Deena Lilygren is an English professor and LEO contributor who writes on LGBTQ issues.


Mad On The Mound

By Creig Ewing

I am mad about college baseball in March. College baseball actually starts in February, but that’s too damn cold. Even if you don’t like sports, UofL baseball games are a great place to meet friends for a beer after work and on weekends. With college baseball’s short season, each game is important. UofL’s Jim Patterson Stadium is a great venue, right there on Central Avenue between the football stadium, formerly named after a loudmouthed pizza guy and Churchill Downs. I feel more sad for college baseball than mad. It gets no love in the spring. Sports fans are focused on college basketball, spring football, then Derby. It’s the middle of May before some realize that Louisville has one of the best college baseball teams in the country. So, you can get in on the ground floor with this year’s Louisville baseball team if you start this month.

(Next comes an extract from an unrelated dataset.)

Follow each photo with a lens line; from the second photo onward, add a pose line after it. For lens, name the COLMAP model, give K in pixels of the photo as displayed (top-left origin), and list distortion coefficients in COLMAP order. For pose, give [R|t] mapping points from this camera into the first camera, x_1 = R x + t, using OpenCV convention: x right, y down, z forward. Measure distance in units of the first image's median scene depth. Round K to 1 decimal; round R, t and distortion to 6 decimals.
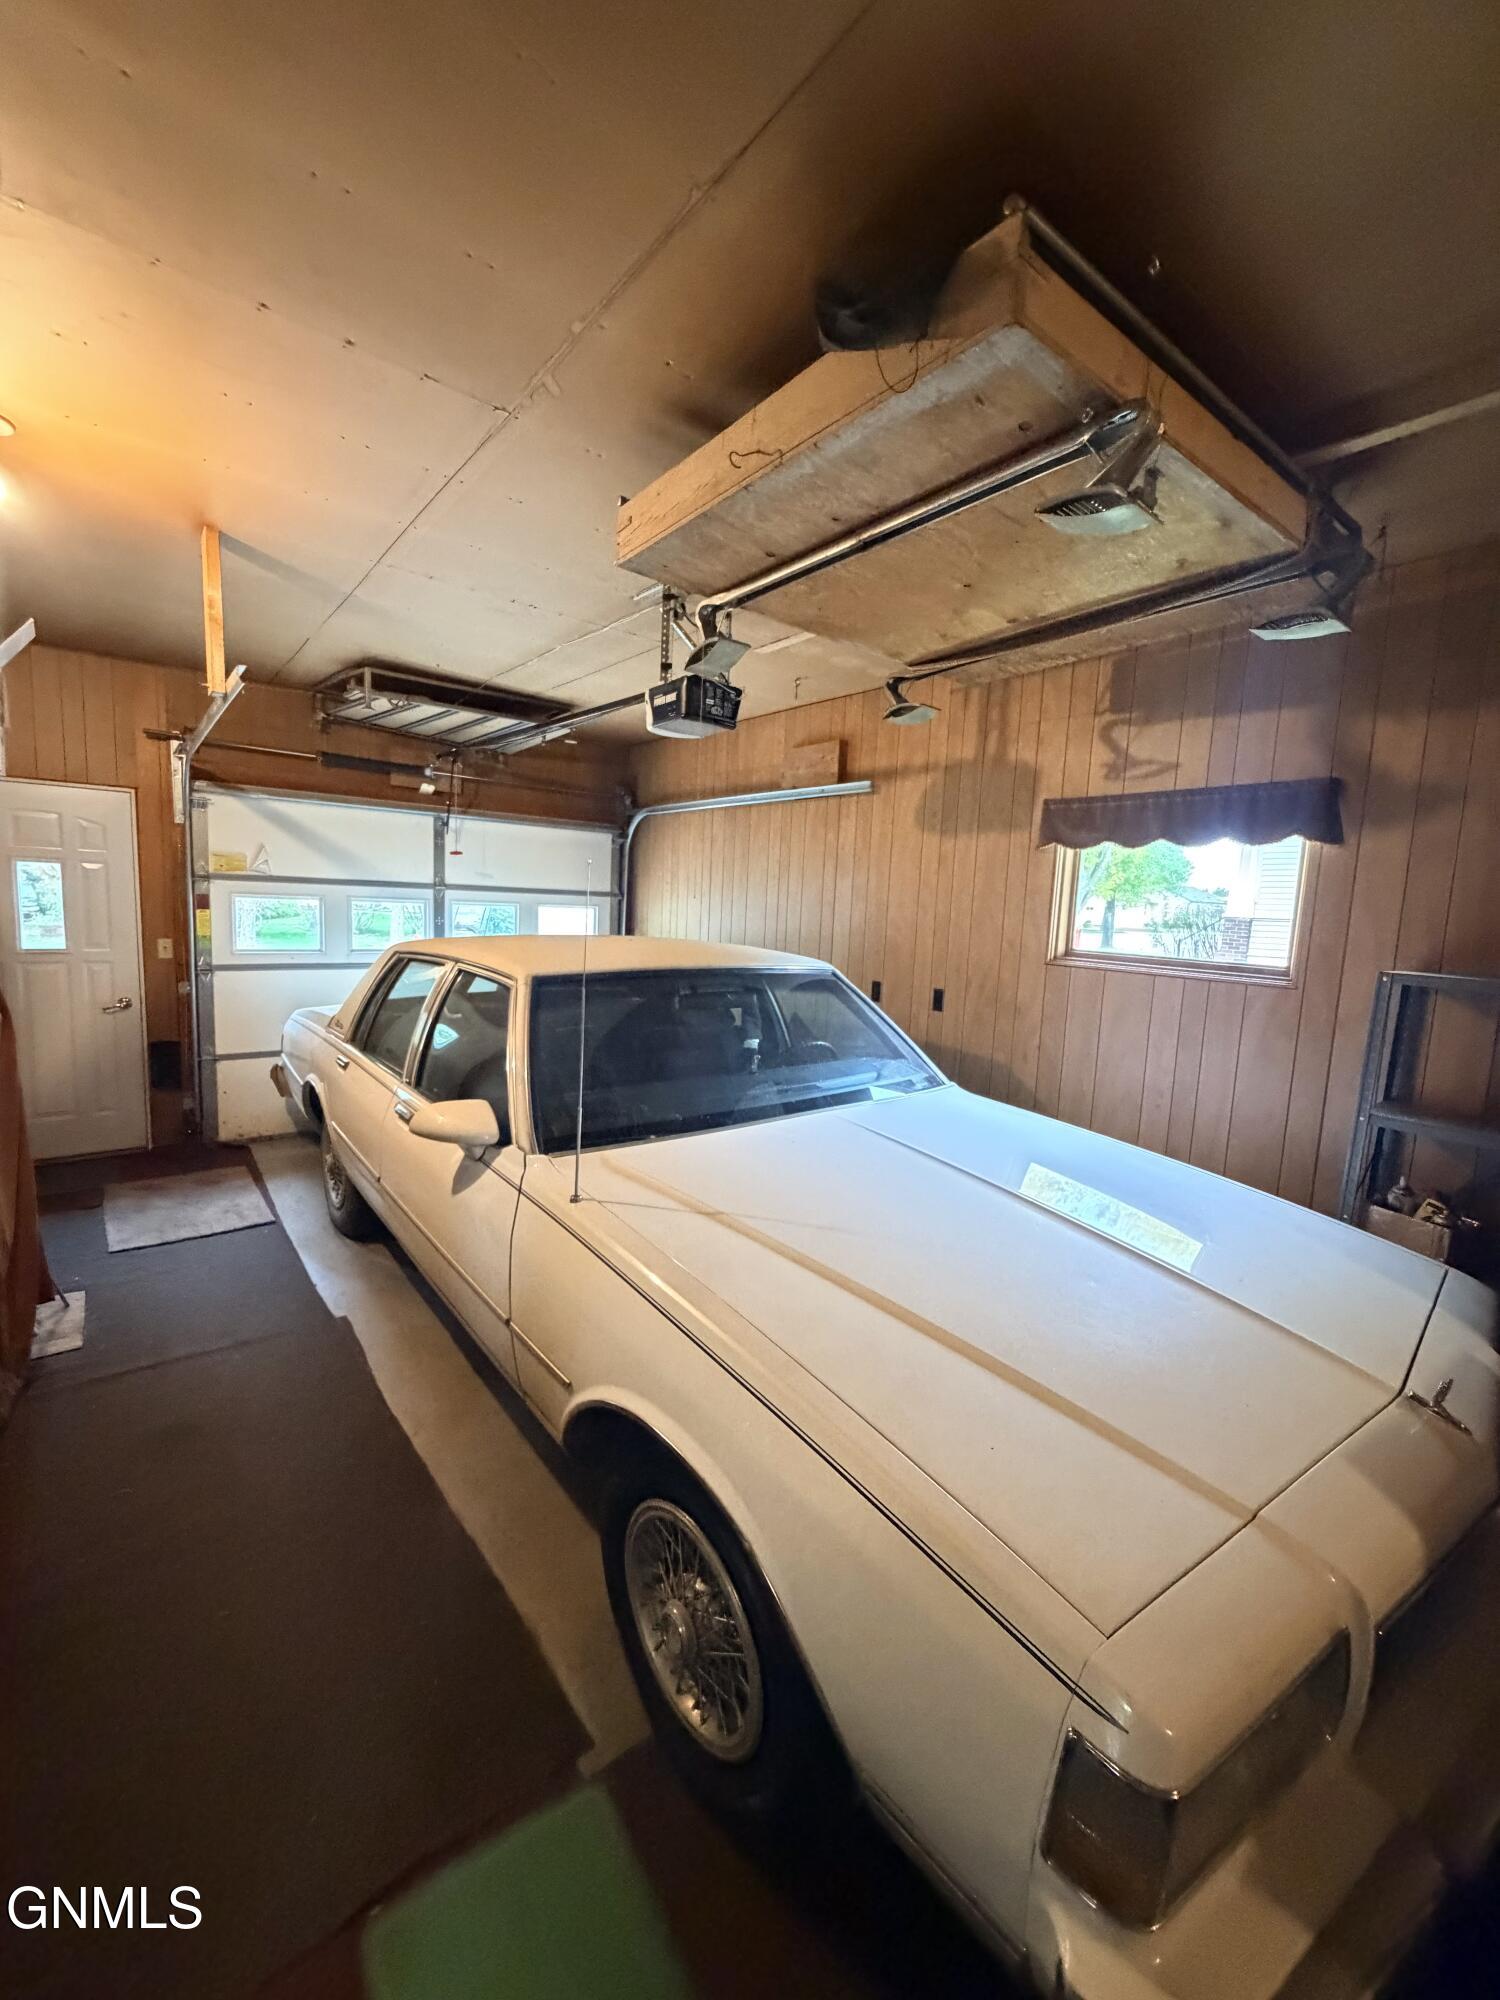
lens RADIAL K [[801.8, 0, 747.5], [0, 801.8, 996.0], [0, 0, 1]] dist [0.003948, 0.000032]
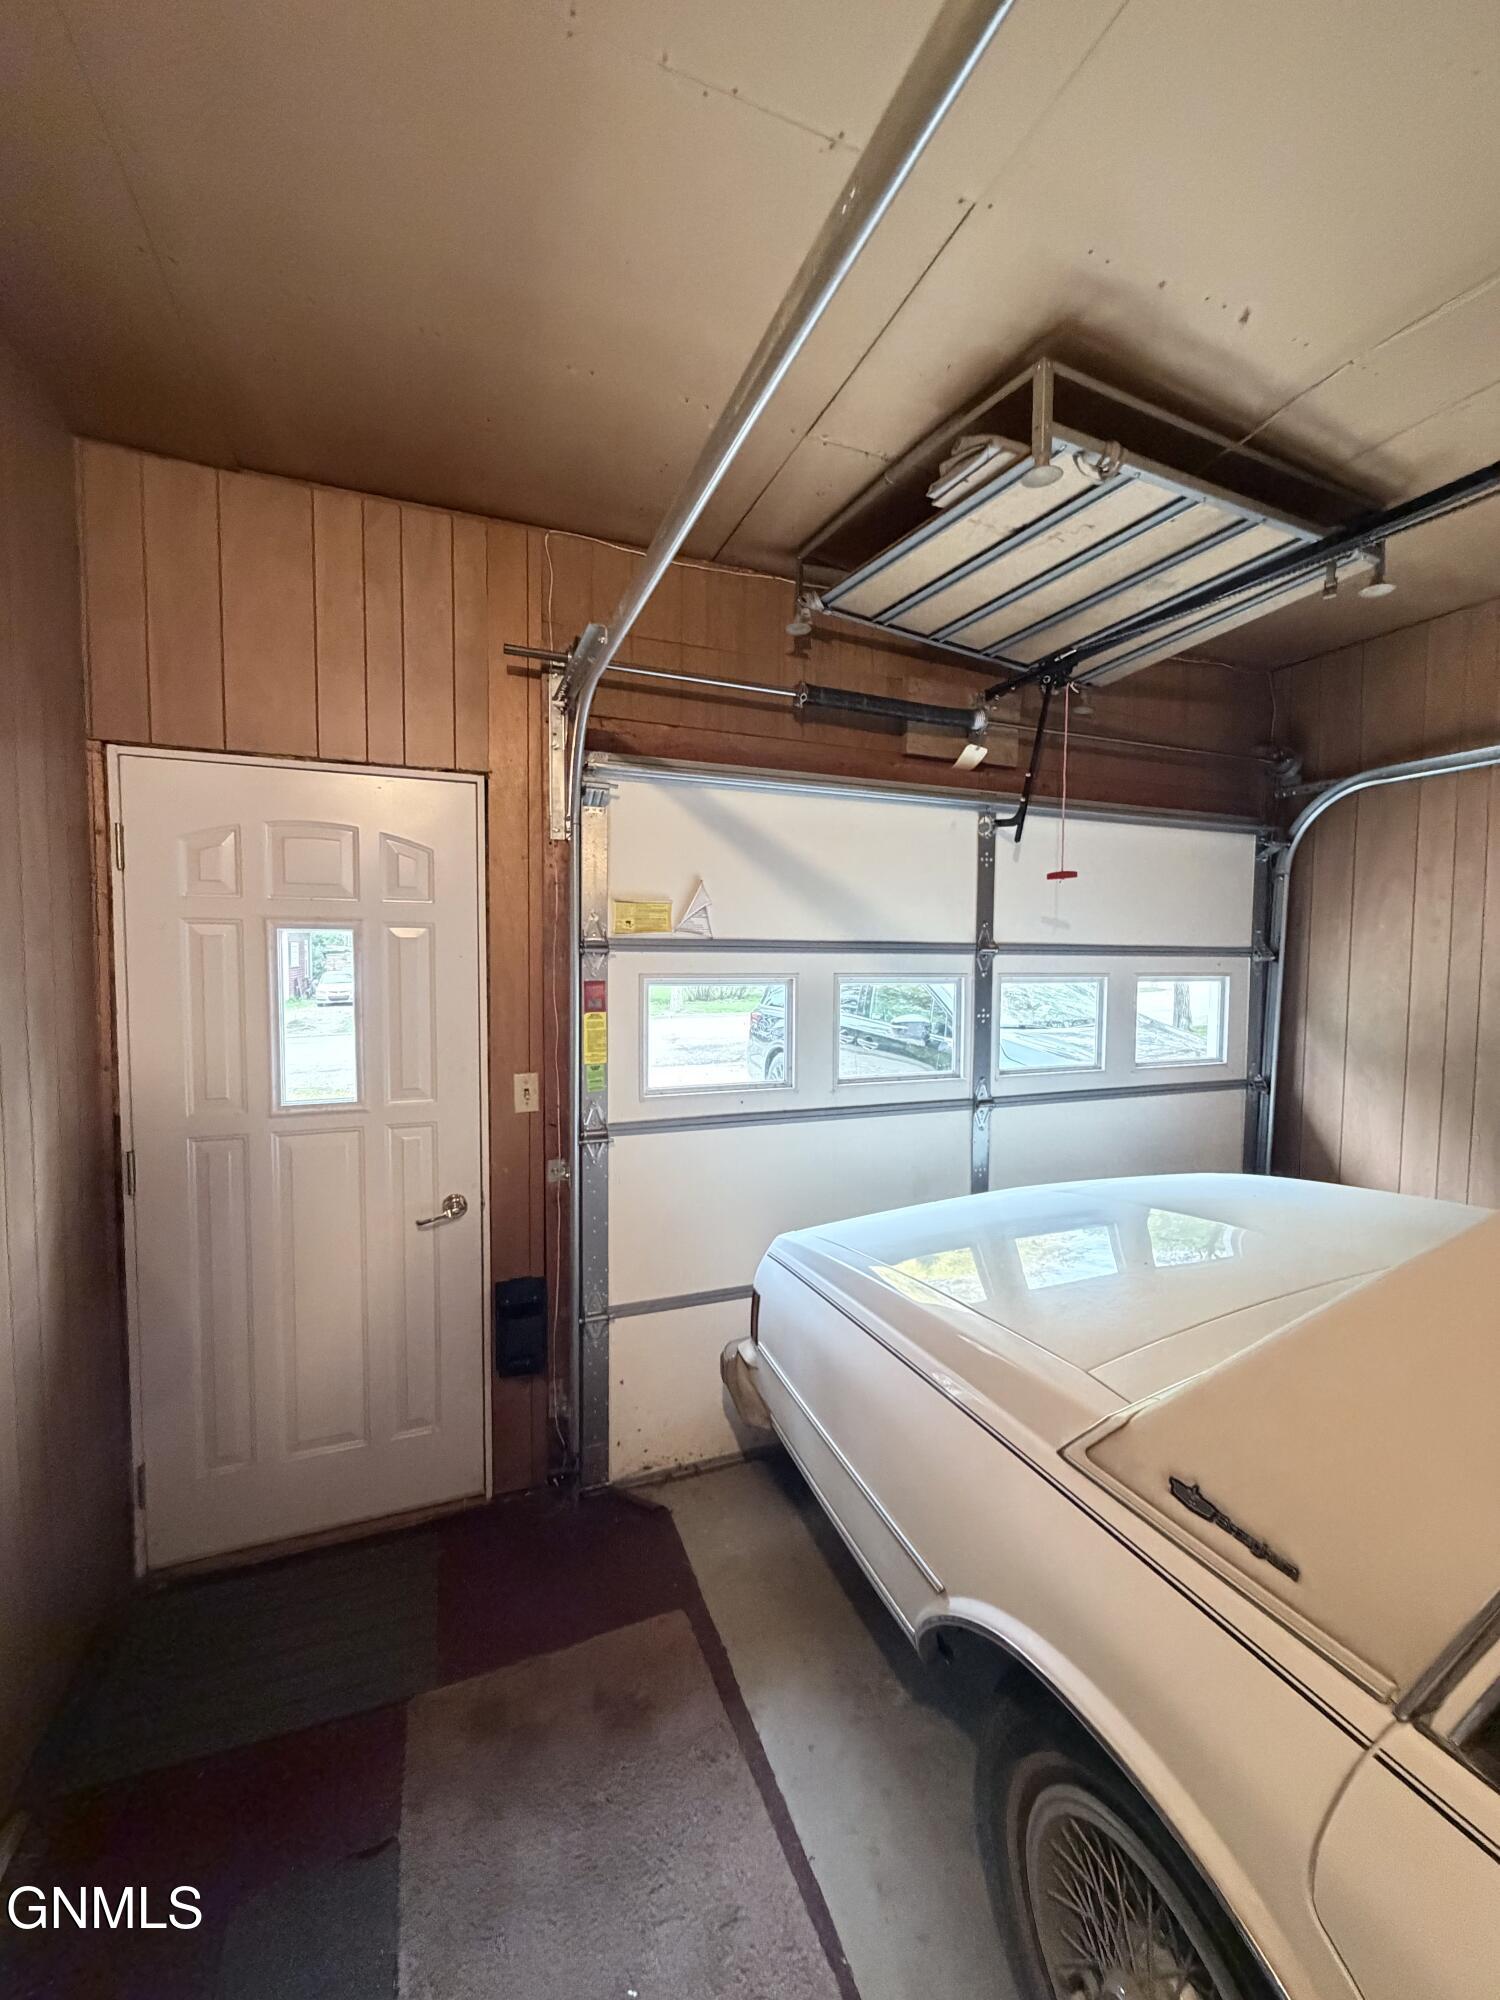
lens RADIAL K [[801.8, 0, 754.5], [0, 801.8, 997.2], [0, 0, 1]] dist [0.003948, 0.000032]
pose [[0.958385, -0.017738, -0.284926, -0.438695], [-0.001276, 0.997792, -0.066408, -0.083498], [0.285475, 0.064008, 0.956246, 0.551226]]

Bring the kids. They can run and play catch in the warmup area next to right field or in the playground in the outfield. Players also make time to talk and give autographs after. Savvy baseball fans and UofL fraternity members also know to stroll past the concession stands to get the best beer deals in the outfield grill.  

Creig Ewing is comedian, former sports editor for the Courier Journal and LEO contributor.